Le terme est souvent employé à tort, avec un sens péjoratif, pour désigner l’ensemble des Tsiganes.

Il est utilisé à juste titre pour désigner l’un des trois groupes tsiganes, celui des Kalé (en esp. Calé), disperses en Espagne, en Afrique du Nord et dans le sud de la France essentiellement. Les Kalé sont reconnaissables par leur langue, très influencée par les structures grammaticales espagnoles, et par leur musique et leur chant, flamenco* et cante jondo.

J.-P. L.

 O. Gjerdman et E. Ljungberg, The Language of the Swedish Coppersmith Gypsy Johan Dimitri Taikon (Uppsala, 1963). / J.-P. Liégeois, les Tsiganes (Éd. du Seuil, coll. « Microcosme », 1971) ; Mutation tsigane, la révolution bohémienne (P. U. F., 1976). / F. de Vaux de Foletier, Mille Ans d’histoire des Tsiganes (Fayard, 1971). / K. Stoyanovitch, les Tsiganes. Leur ordre social (Rivière, 1974). / J.-P. Clébert, Tsiganes et Gitans (Éd. du Chêne, 1975).
On peut également consulter les revues Études tsiganes (Paris, 1955 et suiv.) et Journal of the Gypsy Lore Society (Liverpool, 1888 et suiv.).

Ts’ing (époque)

En pinyin Qing, époque de l’histoire de la Chine* s’étendant de 1644 à 1911.

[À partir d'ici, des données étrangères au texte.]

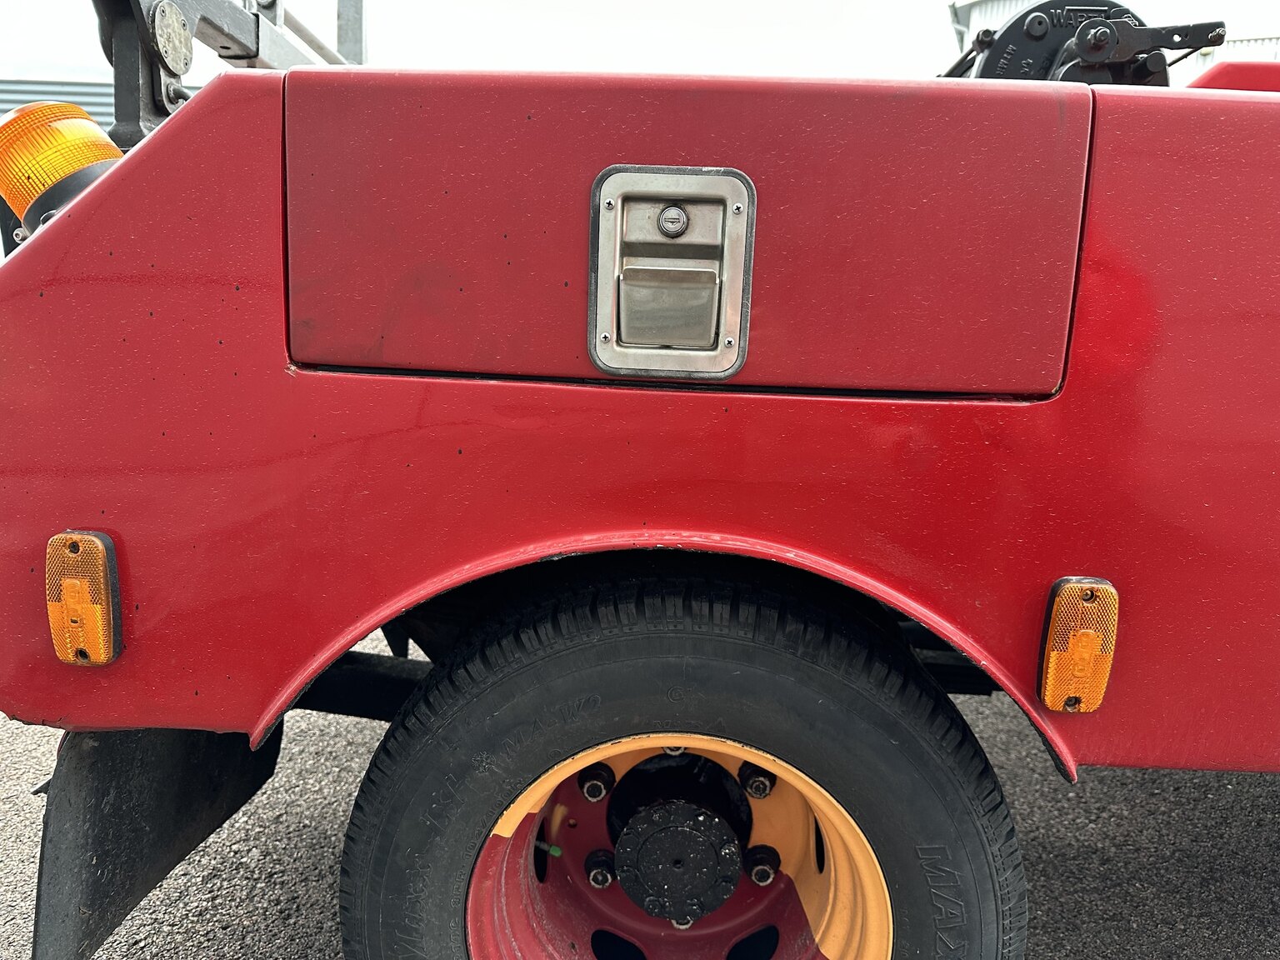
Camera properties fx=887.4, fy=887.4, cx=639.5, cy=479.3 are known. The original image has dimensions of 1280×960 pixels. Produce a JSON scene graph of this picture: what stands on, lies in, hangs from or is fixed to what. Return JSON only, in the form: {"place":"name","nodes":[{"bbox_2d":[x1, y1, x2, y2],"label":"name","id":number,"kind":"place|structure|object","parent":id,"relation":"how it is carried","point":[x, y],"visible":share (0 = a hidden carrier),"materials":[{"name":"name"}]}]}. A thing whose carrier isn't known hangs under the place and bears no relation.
{"place":"outdoors","nodes":[
{"label":"outdoors","id":0,"kind":"place"},
{"bbox_2d":[0,72,197,135],"label":"metal building","id":1,"kind":"structure","parent":0,"point":[91,95],"materials":[{"name":"metal"}]},
{"bbox_2d":[0,637,1279,959],"label":"asphalt pavement","id":2,"kind":"structure","parent":0,"point":[319,945],"materials":[{"name":"grey"}]},
{"bbox_2d":[0,25,1279,959],"label":"red truck","id":3,"kind":"object","parent":2,"relation":"on","point":[86,205],"visible":0.72,"materials":[{"name":"red paint"}]},
{"bbox_2d":[0,102,124,238],"label":"warning light","id":4,"kind":"object","parent":3,"relation":"attached to","point":[77,111],"visible":0.69,"materials":[{"name":"orange plastic"}]},
{"bbox_2d":[45,529,122,665],"label":"marker light","id":5,"kind":"object","parent":3,"relation":"attached to","point":[97,542],"visible":0.91,"materials":[{"name":"orange plastic"}]},
{"bbox_2d":[30,721,284,959],"label":"mud flap","id":6,"kind":"object","parent":3,"relation":"hanging from","point":[173,759],"visible":0.6,"materials":[{"name":"black rubber"}]},
{"bbox_2d":[93,0,366,144],"label":"metal frame","id":7,"kind":"object","parent":3,"relation":"on","point":[250,57],"visible":0.51,"materials":[{"name":"metal"}]},
{"bbox_2d":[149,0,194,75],"label":"disc","id":8,"kind":"object","parent":7,"relation":"attached to","point":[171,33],"visible":0.97,"materials":[{"name":"metal"}]},
{"bbox_2d":[335,0,366,61],"label":"metal post","id":9,"kind":"object","parent":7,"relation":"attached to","point":[353,31],"visible":0.33,"materials":[{"name":"grey metal"}]},
{"bbox_2d":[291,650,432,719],"label":"pipe","id":10,"kind":"object","parent":3,"relation":"attached to","point":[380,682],"visible":0.31,"materials":[{"name":"black"}]},
{"bbox_2d":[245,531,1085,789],"label":"fender","id":11,"kind":"object","parent":3,"relation":"attached to","point":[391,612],"visible":0.27,"materials":[{"name":"red metal"}]},
{"bbox_2d":[331,567,1038,959],"label":"rear wheel","id":12,"kind":"object","parent":3,"relation":"attached to","point":[775,654],"visible":1,"materials":[{"name":"black rubber"}]},
{"bbox_2d":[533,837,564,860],"label":"valve stem","id":13,"kind":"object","parent":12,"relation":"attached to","point":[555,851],"visible":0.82,"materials":[{"name":"green plastic"}]},
{"bbox_2d":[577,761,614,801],"label":"lug nut","id":14,"kind":"object","parent":12,"relation":"attached to","point":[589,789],"visible":0.93,"materials":[{"name":"black metal"}]},
{"bbox_2d":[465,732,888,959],"label":"wheel rim","id":15,"kind":"object","parent":12,"relation":"in","point":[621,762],"visible":0.5,"materials":[{"name":"metal"}]},
{"bbox_2d":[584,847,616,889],"label":"lug nut","id":16,"kind":"object","parent":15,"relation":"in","point":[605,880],"visible":0.93,"materials":[{"name":"black metal"}]},
{"bbox_2d":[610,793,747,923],"label":"hub","id":17,"kind":"object","parent":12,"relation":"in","point":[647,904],"visible":0.95,"materials":[{"name":"black metal"}]},
{"bbox_2d":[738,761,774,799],"label":"lug nut","id":18,"kind":"object","parent":12,"relation":"attached to","point":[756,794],"visible":0.81,"materials":[{"name":"metal"}]},
{"bbox_2d":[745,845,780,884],"label":"lug nut","id":19,"kind":"object","parent":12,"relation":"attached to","point":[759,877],"visible":0.92,"materials":[{"name":"black metal"}]},
{"bbox_2d":[282,69,1095,394],"label":"hatch","id":20,"kind":"object","parent":3,"relation":"in","point":[1053,380],"visible":0.83,"materials":[{"name":"red metal"}]},
{"bbox_2d":[587,164,757,379],"label":"door latch","id":21,"kind":"object","parent":20,"relation":"attached to","point":[722,356],"visible":0.96,"materials":[{"name":"silver metal"}]},
{"bbox_2d":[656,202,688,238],"label":"lock","id":22,"kind":"object","parent":21,"relation":"in","point":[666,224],"visible":0.97,"materials":[{"name":"silver metal"}]},
{"bbox_2d":[1036,575,1119,714],"label":"marker light","id":23,"kind":"object","parent":3,"relation":"attached to","point":[1056,614],"visible":0.95,"materials":[{"name":"orange plastic"}]},
{"bbox_2d":[945,2,1219,86],"label":"winch","id":24,"kind":"object","parent":3,"relation":"on","point":[1008,31],"visible":0.39,"materials":[{"name":"black metal"}]},
{"bbox_2d":[0,0,1279,85],"label":"sky","id":25,"kind":"structure","parent":0,"point":[931,33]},
{"bbox_2d":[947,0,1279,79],"label":"building","id":26,"kind":"structure","parent":0,"point":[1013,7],"materials":[{"name":"white"}]},
{"bbox_2d":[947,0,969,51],"label":"drainpipe","id":27,"kind":"object","parent":26,"relation":"attached to","point":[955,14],"visible":0.32,"materials":[{"name":"grey metal"}]},
{"label":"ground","id":28,"kind":"structure","parent":0},
{"bbox_2d":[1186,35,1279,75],"label":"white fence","id":29,"kind":"object","parent":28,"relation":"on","point":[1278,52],"visible":0.12,"materials":[{"name":"white metal"}]}
]}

Malgré le chaos politique et économique qui accompagna la chute des Ming* et bien que la nouvelle dynastie fût de race mandchoue, il n’y eut pas de rupture dans les traditions artistiques de la Chine. De 1680 environ à la fin du xviiie s., le pays connaît une ère de prospérité favorable aux arts. Les empereurs admirent la culture chinoise, favorisent les lettrés et s’intéressent aux arts : Kangxi (K’anghi, 1661-1722) fait rédiger une encyclopédie de calligraphie et de peinture en cent volumes, crée des ateliers d’art dans le palais et s’entoure de peintres ; Qianlong (K’ien-long, 1736-1796), curieux d’exotisme et d’antiquités, admet à la cour des missionnaires jésuites, savants ou artistes, et réunit d’immenses collections de peintures, calligraphies, bronzes archaïques, céramiques anciennes. Tout l’art du xviiie s. reflète ce goût du passé ou ces contacts avec l’Occident.

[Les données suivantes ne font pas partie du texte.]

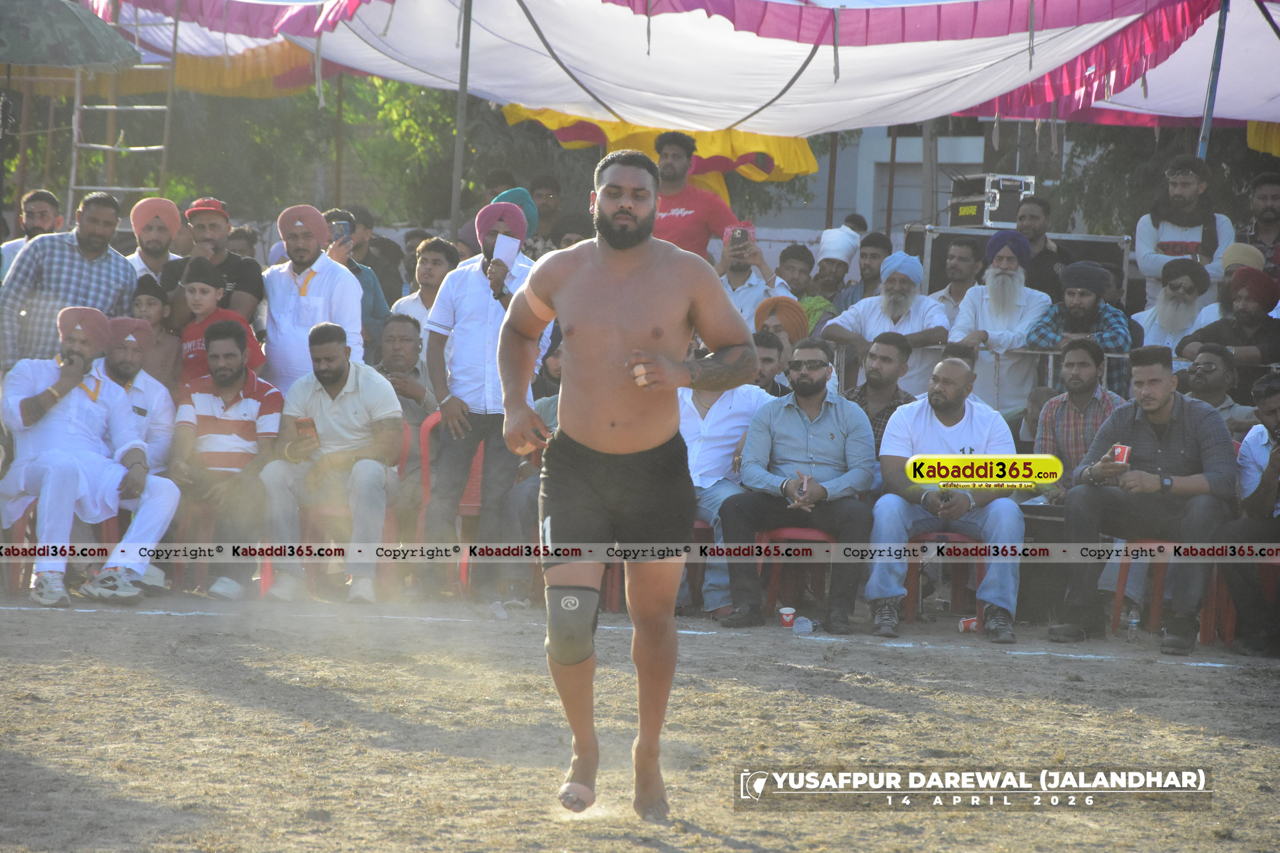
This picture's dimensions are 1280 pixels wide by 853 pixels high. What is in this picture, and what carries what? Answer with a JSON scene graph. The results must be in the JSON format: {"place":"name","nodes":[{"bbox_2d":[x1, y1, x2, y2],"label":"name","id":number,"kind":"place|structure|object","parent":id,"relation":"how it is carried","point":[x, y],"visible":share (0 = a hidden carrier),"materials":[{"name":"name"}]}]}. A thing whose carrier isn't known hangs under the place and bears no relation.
{"place":"outdoors","nodes":[
{"label":"outdoors","id":0,"kind":"place"},
{"bbox_2d":[0,585,1279,852],"label":"dirt ground","id":1,"kind":"structure","parent":0,"point":[1093,668],"materials":[{"name":"brown soil"}]},
{"bbox_2d":[3,498,122,591],"label":"plastic chair","id":2,"kind":"object","parent":1,"relation":"on","point":[108,525],"visible":0.35,"materials":[{"name":"red plastic"}]},
{"bbox_2d":[0,305,182,611],"label":"man","id":3,"kind":"object","parent":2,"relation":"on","point":[128,558],"visible":0.94},
{"bbox_2d":[168,499,219,590],"label":"red chair","id":4,"kind":"object","parent":1,"relation":"on","point":[181,533],"visible":0.34,"materials":[{"name":"red plastic"}]},
{"bbox_2d":[170,317,284,598],"label":"man","id":5,"kind":"object","parent":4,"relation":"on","point":[234,374],"visible":0.88},
{"bbox_2d":[292,428,410,598],"label":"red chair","id":6,"kind":"object","parent":1,"relation":"on","point":[346,508],"visible":0.3,"materials":[{"name":"red plastic"}]},
{"bbox_2d":[256,321,404,602],"label":"man","id":7,"kind":"object","parent":6,"relation":"on","point":[349,399],"visible":0.97},
{"bbox_2d":[296,415,317,439],"label":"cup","id":8,"kind":"object","parent":7,"relation":"in","point":[309,424],"visible":0.93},
{"bbox_2d":[416,409,483,594],"label":"red chair","id":9,"kind":"object","parent":1,"relation":"on","point":[479,461],"visible":0.32,"materials":[{"name":"red plastic"}]},
{"bbox_2d":[419,193,542,600],"label":"man","id":10,"kind":"object","parent":1,"relation":"on","point":[482,297],"visible":0.88},
{"bbox_2d":[492,232,520,266],"label":"paper","id":11,"kind":"object","parent":10,"relation":"in","point":[512,244],"visible":0.87,"materials":[{"name":"white paper"}]},
{"bbox_2d":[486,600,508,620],"label":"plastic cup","id":12,"kind":"object","parent":1,"relation":"on","point":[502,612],"visible":0.91,"materials":[{"name":"plastic"}]},
{"bbox_2d":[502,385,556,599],"label":"person","id":13,"kind":"object","parent":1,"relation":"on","point":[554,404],"visible":0.16},
{"bbox_2d":[488,143,756,824],"label":"man","id":14,"kind":"object","parent":1,"relation":"on","point":[637,446],"visible":0.93},
{"bbox_2d":[522,285,553,322],"label":"bandage","id":15,"kind":"object","parent":14,"relation":"on","point":[542,312],"visible":0.65,"materials":[{"name":"fabric"}]},
{"bbox_2d":[557,781,596,812],"label":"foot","id":16,"kind":"object","parent":14,"relation":"on","point":[579,789],"visible":0.74,"materials":[{"name":"beige"}]},
{"bbox_2d":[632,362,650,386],"label":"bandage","id":17,"kind":"object","parent":14,"relation":"in","point":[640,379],"visible":0.75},
{"bbox_2d":[682,518,712,612],"label":"red chair","id":18,"kind":"object","parent":1,"relation":"on","point":[697,525],"visible":0.21,"materials":[{"name":"red plastic"}]},
{"bbox_2d":[677,362,774,617],"label":"man","id":19,"kind":"object","parent":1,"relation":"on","point":[732,404],"visible":0.41},
{"bbox_2d":[778,605,797,628],"label":"paper cup","id":20,"kind":"object","parent":1,"relation":"on","point":[790,610],"visible":0.99,"materials":[{"name":"paper"}]},
{"bbox_2d":[755,523,842,621],"label":"red chair","id":21,"kind":"object","parent":1,"relation":"on","point":[820,536],"visible":0.45,"materials":[{"name":"red plastic"}]},
{"bbox_2d":[717,338,877,633],"label":"man","id":22,"kind":"object","parent":21,"relation":"on","point":[828,404],"visible":0.98},
{"bbox_2d":[791,616,814,633],"label":"plastic cup","id":23,"kind":"object","parent":1,"relation":"on","point":[808,625],"visible":0.99,"materials":[{"name":"clear plastic"}]},
{"bbox_2d":[901,529,984,625],"label":"red chair","id":24,"kind":"object","parent":1,"relation":"on","point":[978,563],"visible":0.47,"materials":[{"name":"red plastic"}]},
{"bbox_2d":[864,352,1025,643],"label":"man","id":25,"kind":"object","parent":24,"relation":"on","point":[897,525],"visible":0.94},
{"bbox_2d":[958,616,978,633],"label":"paper cup","id":26,"kind":"object","parent":1,"relation":"on","point":[970,628],"visible":0.85,"materials":[{"name":"red paper"}]},
{"bbox_2d":[1126,604,1141,640],"label":"water bottle","id":27,"kind":"object","parent":1,"relation":"on","point":[1133,620],"visible":0.97,"materials":[{"name":"clear plastic"}]},
{"bbox_2d":[1107,539,1223,643],"label":"red chair","id":28,"kind":"object","parent":1,"relation":"on","point":[1126,561],"visible":0.47,"materials":[{"name":"plastic"}]},
{"bbox_2d":[1047,341,1237,651],"label":"man","id":29,"kind":"object","parent":28,"relation":"on","point":[1178,409],"visible":0.94},
{"bbox_2d":[1109,443,1131,465],"label":"red cup","id":30,"kind":"object","parent":29,"relation":"in","point":[1118,451],"visible":0.82,"materials":[{"name":"red paper"}]},
{"bbox_2d":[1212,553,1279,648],"label":"red chair","id":31,"kind":"object","parent":1,"relation":"on","point":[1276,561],"visible":0.58,"materials":[{"name":"red plastic"}]},
{"bbox_2d":[1225,373,1279,658],"label":"man","id":32,"kind":"object","parent":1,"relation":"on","point":[1276,451],"visible":0.94},
{"bbox_2d":[771,122,994,231],"label":"building","id":33,"kind":"structure","parent":0,"point":[915,205],"materials":[{"name":"grey paint"}]},
{"label":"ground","id":34,"kind":"structure","parent":0},
{"bbox_2d":[0,188,63,276],"label":"man","id":35,"kind":"object","parent":34,"relation":"on","point":[46,195],"visible":0.52},
{"bbox_2d":[0,188,139,369],"label":"man","id":36,"kind":"object","parent":34,"relation":"on","point":[123,269],"visible":0.67},
{"bbox_2d":[0,0,143,70],"label":"umbrella","id":37,"kind":"object","parent":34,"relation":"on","point":[114,41],"visible":1,"materials":[{"name":"fabric"}]},
{"bbox_2d":[63,3,177,210],"label":"ladder","id":38,"kind":"object","parent":34,"relation":"on","point":[71,188],"visible":0.6,"materials":[{"name":"metal"}]},
{"bbox_2d":[101,314,178,473],"label":"man","id":39,"kind":"object","parent":34,"relation":"on","point":[119,362],"visible":0.45},
{"bbox_2d":[117,275,183,392],"label":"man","id":40,"kind":"object","parent":34,"relation":"on","point":[148,302],"visible":0.41},
{"bbox_2d":[124,195,183,290],"label":"man","id":41,"kind":"object","parent":34,"relation":"on","point":[139,255],"visible":0.51},
{"bbox_2d":[164,196,263,328],"label":"man","id":42,"kind":"object","parent":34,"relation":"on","point":[216,257],"visible":0.62},
{"bbox_2d":[173,254,265,390],"label":"boy","id":43,"kind":"object","parent":34,"relation":"on","point":[201,292],"visible":0.39},
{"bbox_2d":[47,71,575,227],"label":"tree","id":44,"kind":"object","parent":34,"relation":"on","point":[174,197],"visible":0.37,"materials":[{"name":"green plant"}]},
{"bbox_2d":[259,204,365,398],"label":"man","id":45,"kind":"object","parent":34,"relation":"on","point":[351,287],"visible":0.67},
{"bbox_2d":[320,206,390,354],"label":"man","id":46,"kind":"object","parent":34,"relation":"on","point":[374,294],"visible":0.34},
{"bbox_2d":[330,220,352,241],"label":"smartphone","id":47,"kind":"object","parent":46,"relation":"in","point":[339,230],"visible":0.79,"materials":[{"name":"grey"}]},
{"bbox_2d":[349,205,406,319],"label":"man","id":48,"kind":"object","parent":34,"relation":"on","point":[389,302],"visible":0.5},
{"bbox_2d":[375,310,437,439],"label":"man","id":49,"kind":"object","parent":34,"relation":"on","point":[407,327],"visible":0.47},
{"bbox_2d":[389,236,458,345],"label":"man","id":50,"kind":"object","parent":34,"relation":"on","point":[429,269],"visible":0.44},
{"bbox_2d":[448,0,472,243],"label":"tent pole","id":51,"kind":"object","parent":34,"relation":"on","point":[457,195],"visible":0.75,"materials":[{"name":"metal"}]},
{"bbox_2d":[65,0,1279,137],"label":"canopy tent","id":52,"kind":"object","parent":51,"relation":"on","point":[522,98],"visible":0.9,"materials":[{"name":"white fabric"}]},
{"bbox_2d":[496,102,821,186],"label":"yellow cloth","id":53,"kind":"object","parent":52,"relation":"hanging from","point":[752,175],"visible":0.34,"materials":[{"name":"yellow fabric"}]},
{"bbox_2d":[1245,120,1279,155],"label":"yellow cloth","id":54,"kind":"object","parent":52,"relation":"hanging from","point":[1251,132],"visible":0.65,"materials":[{"name":"yellow fabric"}]},
{"bbox_2d":[493,186,540,238],"label":"person","id":55,"kind":"object","parent":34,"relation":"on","point":[517,190],"visible":0.19},
{"bbox_2d":[527,173,564,253],"label":"man","id":56,"kind":"object","parent":34,"relation":"on","point":[539,202],"visible":0.58},
{"bbox_2d":[549,210,594,253],"label":"man","id":57,"kind":"object","parent":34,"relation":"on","point":[574,224],"visible":0.33},
{"bbox_2d":[647,126,740,258],"label":"man","id":58,"kind":"object","parent":34,"relation":"on","point":[680,217],"visible":0.52},
{"bbox_2d":[715,223,800,333],"label":"man","id":59,"kind":"object","parent":34,"relation":"on","point":[740,275],"visible":0.43},
{"bbox_2d":[724,224,750,246],"label":"smartphone","id":60,"kind":"object","parent":59,"relation":"in","point":[742,232],"visible":0.82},
{"bbox_2d":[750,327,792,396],"label":"man","id":61,"kind":"object","parent":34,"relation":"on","point":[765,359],"visible":0.33},
{"bbox_2d":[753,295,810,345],"label":"orange turban","id":62,"kind":"object","parent":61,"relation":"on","point":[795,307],"visible":0.68,"materials":[{"name":"fabric"}]},
{"bbox_2d":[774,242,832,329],"label":"man","id":63,"kind":"object","parent":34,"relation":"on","point":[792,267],"visible":0.45},
{"bbox_2d":[800,226,859,329],"label":"man","id":64,"kind":"object","parent":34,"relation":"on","point":[833,269],"visible":0.56},
{"bbox_2d":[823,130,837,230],"label":"tent pole","id":65,"kind":"object","parent":34,"relation":"on","point":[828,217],"visible":0.6,"materials":[{"name":"brown wood"}]},
{"bbox_2d":[842,230,894,309],"label":"man","id":66,"kind":"object","parent":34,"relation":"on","point":[875,242],"visible":0.55},
{"bbox_2d":[841,329,917,449],"label":"man","id":67,"kind":"object","parent":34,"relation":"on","point":[875,371],"visible":0.5},
{"bbox_2d":[818,252,951,400],"label":"man","id":68,"kind":"object","parent":34,"relation":"on","point":[858,312],"visible":0.69},
{"bbox_2d":[932,234,985,317],"label":"man","id":69,"kind":"object","parent":34,"relation":"on","point":[955,264],"visible":0.59},
{"bbox_2d":[947,228,1050,414],"label":"man","id":70,"kind":"object","parent":34,"relation":"on","point":[1003,277],"visible":0.77},
{"bbox_2d":[902,223,1130,302],"label":"equipment case","id":71,"kind":"object","parent":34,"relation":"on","point":[915,242],"visible":0.29,"materials":[{"name":"metal"}]},
{"bbox_2d":[947,172,1036,227],"label":"equipment case","id":72,"kind":"object","parent":71,"relation":"on","point":[1000,217],"visible":0.76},
{"bbox_2d":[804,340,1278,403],"label":"metal railing","id":73,"kind":"object","parent":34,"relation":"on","point":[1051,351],"visible":0.27,"materials":[{"name":"metal"}]},
{"bbox_2d":[1014,195,1070,299],"label":"man","id":74,"kind":"object","parent":34,"relation":"on","point":[1033,215],"visible":0.57},
{"bbox_2d":[1026,339,1124,493],"label":"man","id":75,"kind":"object","parent":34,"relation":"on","point":[1051,414],"visible":0.61},
{"bbox_2d":[1023,257,1133,403],"label":"man","id":76,"kind":"object","parent":34,"relation":"on","point":[1080,302],"visible":0.63},
{"bbox_2d":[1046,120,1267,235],"label":"tree","id":77,"kind":"object","parent":34,"relation":"on","point":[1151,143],"visible":0.35,"materials":[{"name":"green plant"}]},
{"bbox_2d":[1133,252,1216,352],"label":"man","id":78,"kind":"object","parent":34,"relation":"on","point":[1185,287],"visible":0.63},
{"bbox_2d":[1133,155,1235,307],"label":"man","id":79,"kind":"object","parent":34,"relation":"on","point":[1138,240],"visible":0.68},
{"bbox_2d":[1196,0,1231,160],"label":"tent pole","id":80,"kind":"object","parent":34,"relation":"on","point":[1208,108],"visible":0.55,"materials":[{"name":"metal"}]},
{"bbox_2d":[1174,344,1258,435],"label":"man","id":81,"kind":"object","parent":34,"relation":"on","point":[1206,359],"visible":0.6},
{"bbox_2d":[1173,266,1279,367],"label":"man","id":82,"kind":"object","parent":34,"relation":"on","point":[1256,309],"visible":0.71},
{"bbox_2d":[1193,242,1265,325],"label":"man","id":83,"kind":"object","parent":34,"relation":"on","point":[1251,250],"visible":0.32},
{"bbox_2d":[1242,171,1279,272],"label":"man","id":84,"kind":"object","parent":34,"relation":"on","point":[1266,197],"visible":0.76}
]}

L’architecture et la sculpture ne se signalent par aucune innovation importante. En peinture, diverses tendances coexistent. Les peintres de cour dépeignent en style académique des fleurs, des oiseaux, des jeunes femmes dans des jardins. Tels sont, vers 1720-1750, Yuan Jian (Yuan Kiang) et Leng Mei, influencés par la perspective occidentale qu’enseignaient les Jésuites. Le plus doué de ceux-ci fut le père Giuseppe Castiglione (1688-1766), en Chine de 1715 à sa mort, auteur de portraits, de scènes de cour, de chevaux qu’il signait Lang Shining (Lang Che-ning) et où il alliait la technique chinoise à l’emploi des ombres.

L’influence des Jésuites n’affecta pas les groupes de « peintres-lettrés » inspirés par Dong Qichang (Tong K’i-tch’ang*, 1555-1636) et par les paysagistes Yuan*. Les plus célèbres sont les « Quatre Wang » : Wang Shimin (Wang Che-min, 1592-1680), dont les paysages comptent parmi les chefs-d’œuvre du xviie s., Wang Jian (Wang Kien, 1598-1677), Wang Hui (Wang Houei*, 1632-1717) et Wang Yuanqi (Wang Yuan-k’i, 1642-1715), peintre favori de Kangxi. À ce groupe s’ajoutent Yun Shouping (Yun Cheou-p’ing, 1633-1690), dont les peintures de fleurs furent reproduites en estampes et ont inspiré certains motifs des porcelaines de « famille rose », et Wu Li (Wou Li, 1632-1718), devenu jésuite sans avoir pour autant modifié sa manière. Parmi les nombreux artistes provinciaux, Hongren (Hong-jen, † 1663) peint des paysages à l’encre sèche proches de ceux de Ni Zan (Ni Tsan*), et Gongxian (Kong Hien, v. 1618-1689) est l’auteur de paysages tragiques d’où toute présence humaine est bannie.

Les peintres les plus originaux sont cependant les « individualistes », moines bouddhistes en révolte contre l’art officiel : Bada shanren (Pa-ta chan-jen*, 1626-1705), Shi Tao (Che T’ao*, v. 1641 - apr. 1717), Kun Can (K’ouen Ts’an*, 1612 - av. 1680).